*** Opening Reading passage ***

ENDORSEMENTS: State ballot measures - Page 2


Prop. 15 would create a pilot public financing program for the 2014 and 2018 races for California Secretary of State — and the program would be funded by a tax on lobbyists. Right now lobbyists pay only $12.50 per year to register with the state. This measure would increase that fee to $350 annually and use the money to create a fund of about $6 million that candidates for the crucial office overseeing elections in the state could tap after demonstrating their popular support by gathering a number of small contributions. All candidates who qualify would be given the same amount of money and left to compete on the issues. Ideally this public financing program would prove successful and eventually be expanded to other offices. Public financing of election campaigns, which is currently working well in Arizona and Maine, is certainly worth a try in California. Vote yes.





The deceptively titled "Taxpayer's Right to Vote Act" was dreamed up and funded entirely by Pacific Gas and Electric Co., the monopolistic utility that is worried it could face actual competition here in San Francisco (and elsewhere) from municipal electricity programs that would offer customers a greener energy mix and more accountability than PG&E executives will ever demonstrate.

Rather than accept some healthy competition, this sleazy corporation has opted to spend some $35 million to exterminate all possibilities of municipal electricity programs cropping up anywhere in the state in a bid to preserve its octopus-like grip on the energy market in Northern California. Prop. 16 would require a two-thirds majority vote at the ballot before any community choice aggregation (CCA) program — or any attempt at creating or expanding a public-power system — could move forward. That's an extreme hurdle — -and PG&E knows it.

In effect, PG&E is trying to buy public policy here, trying to pass a law that will protect its own monopoly interests.

*** Closing Reading passage ***

### [Job 1]
In the ballot measure endorsements, set down the passage that begins with the words "Rather than accept" and ends with the words "PG&E knows it.", copying it word for word.

*** Opening Task inputs ***

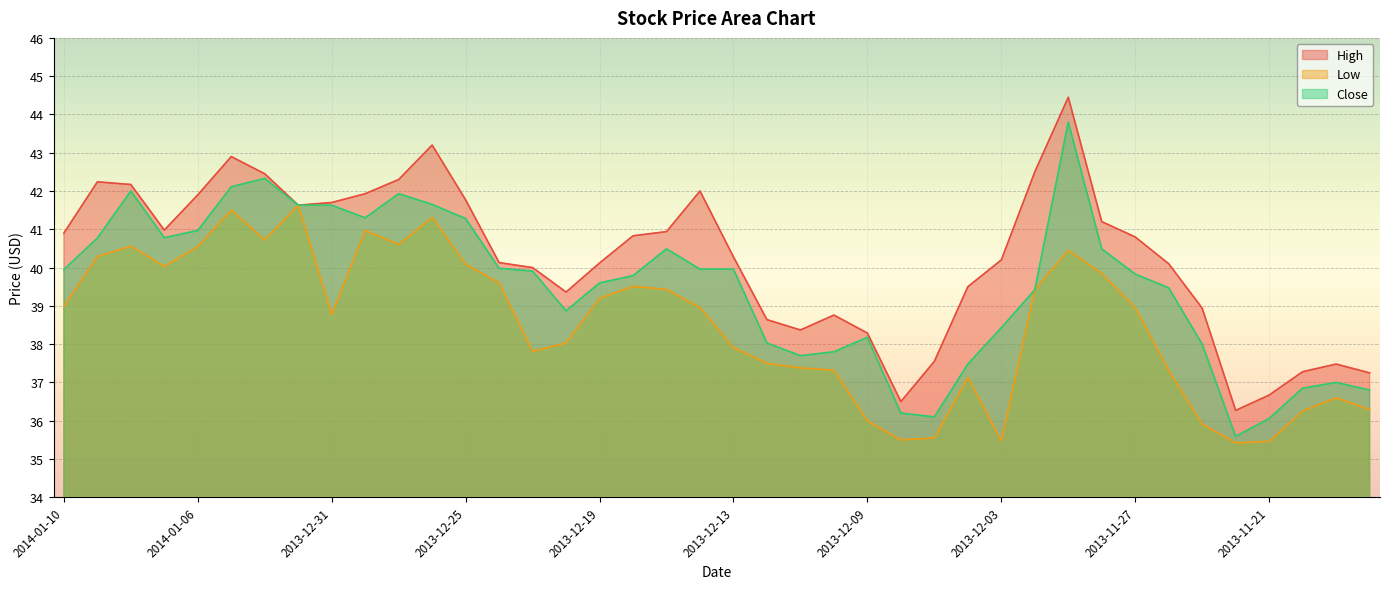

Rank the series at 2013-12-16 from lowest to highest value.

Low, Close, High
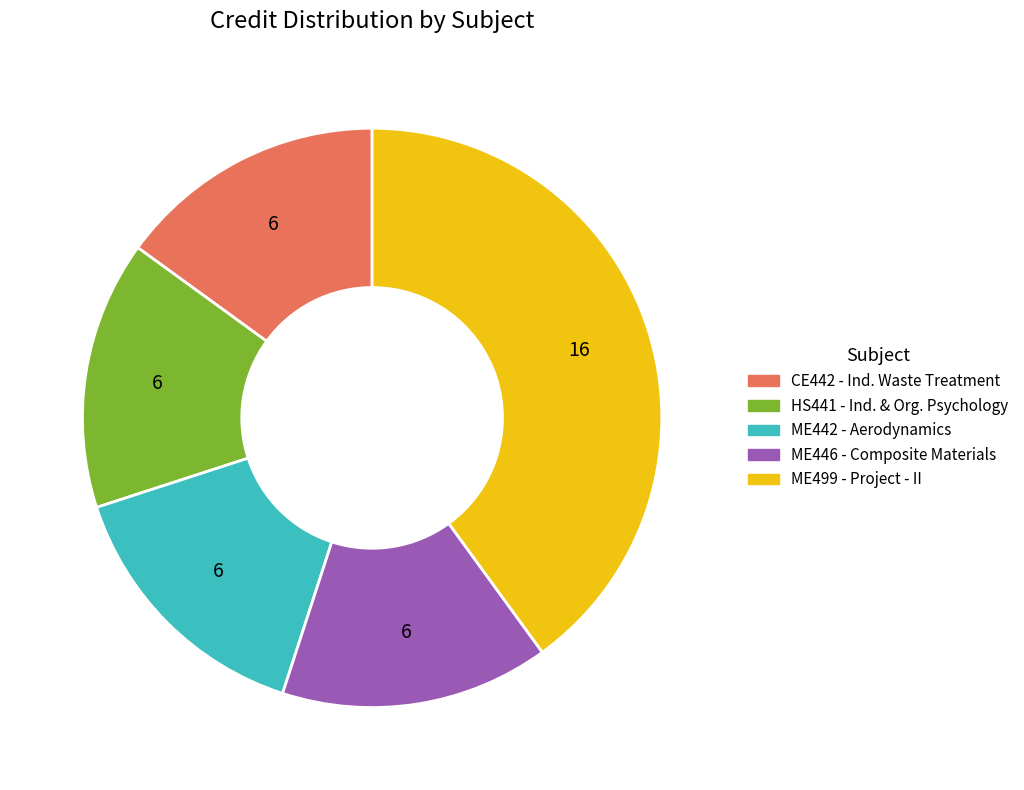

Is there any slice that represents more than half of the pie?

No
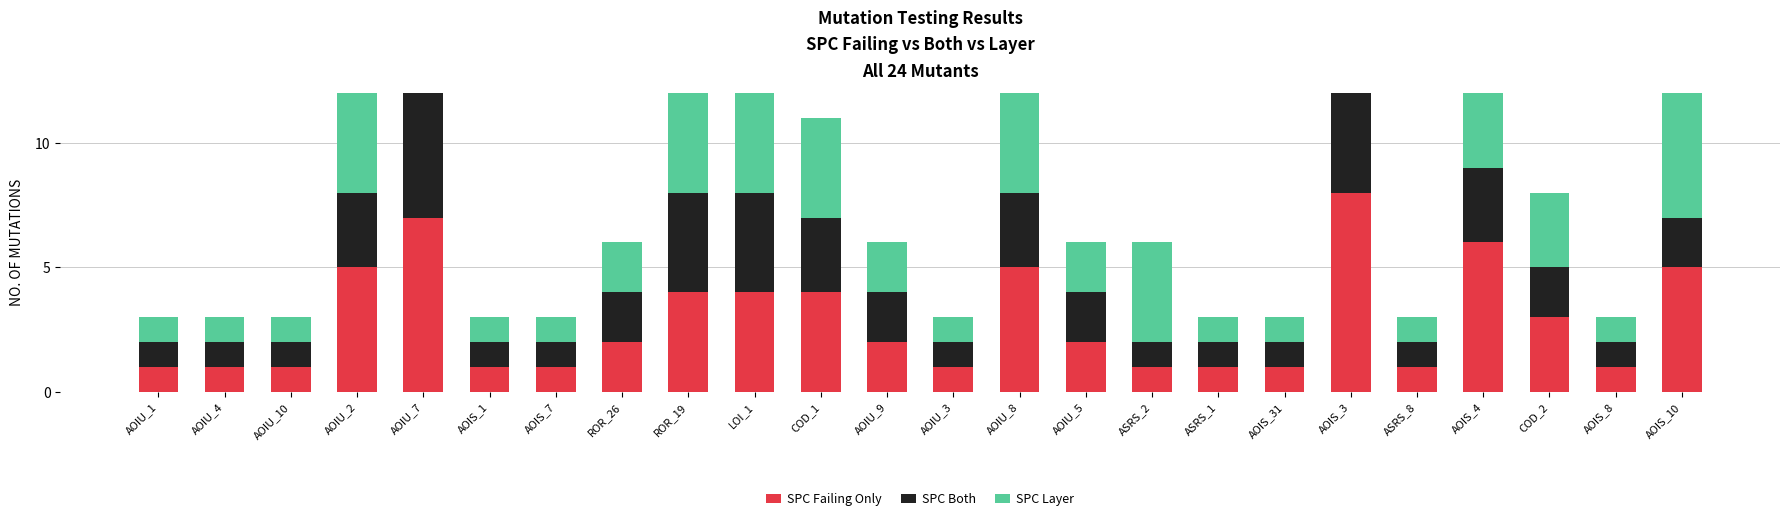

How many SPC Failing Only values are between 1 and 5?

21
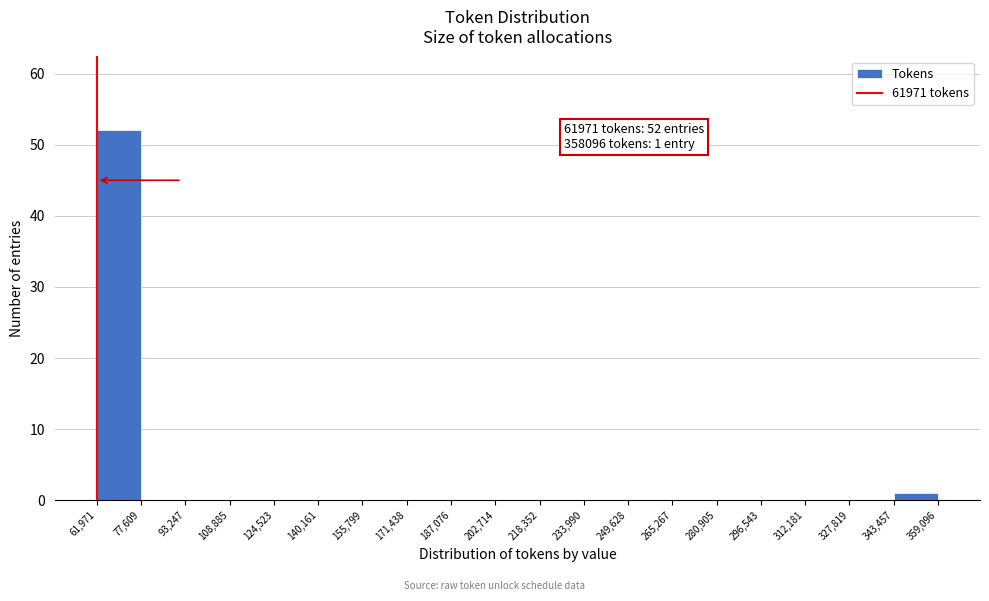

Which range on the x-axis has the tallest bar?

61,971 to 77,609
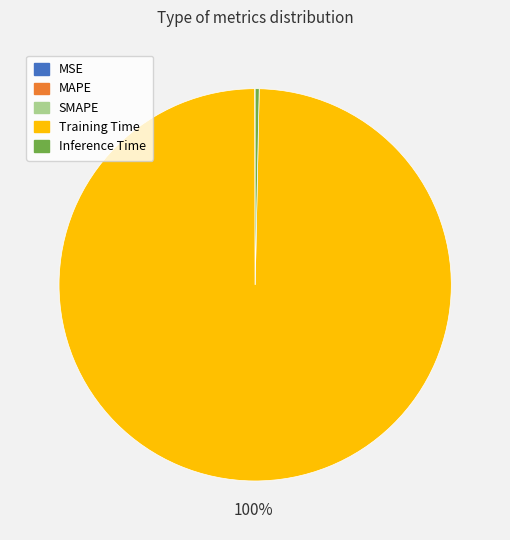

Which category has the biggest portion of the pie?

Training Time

*** Closing Task inputs ***

### [Job 2]
Output the rows, starting with the line containing "61,971 to 77,609" and running through the end of the rows, as a JSON list of strings with one string per line, skipping blank lines. Leave the pictures out of the answer.

### [Final answer 1]
Rather than accept some healthy competition, this sleazy corporation has opted to spend some $35 million to exterminate all possibilities of municipal electricity programs cropping up anywhere in the state in a bid to preserve its octopus-like grip on the energy market in Northern California. Prop. 16 would require a two-thirds majority vote at the ballot before any community choice aggregation (CCA) program — or any attempt at creating or expanding a public-power system — could move forward. That's an extreme hurdle — -and PG&E knows it.

### [Final answer 2]
[
  "61,971 to 77,609",
  "Which category has the biggest portion of the pie?",
  "Training Time"
]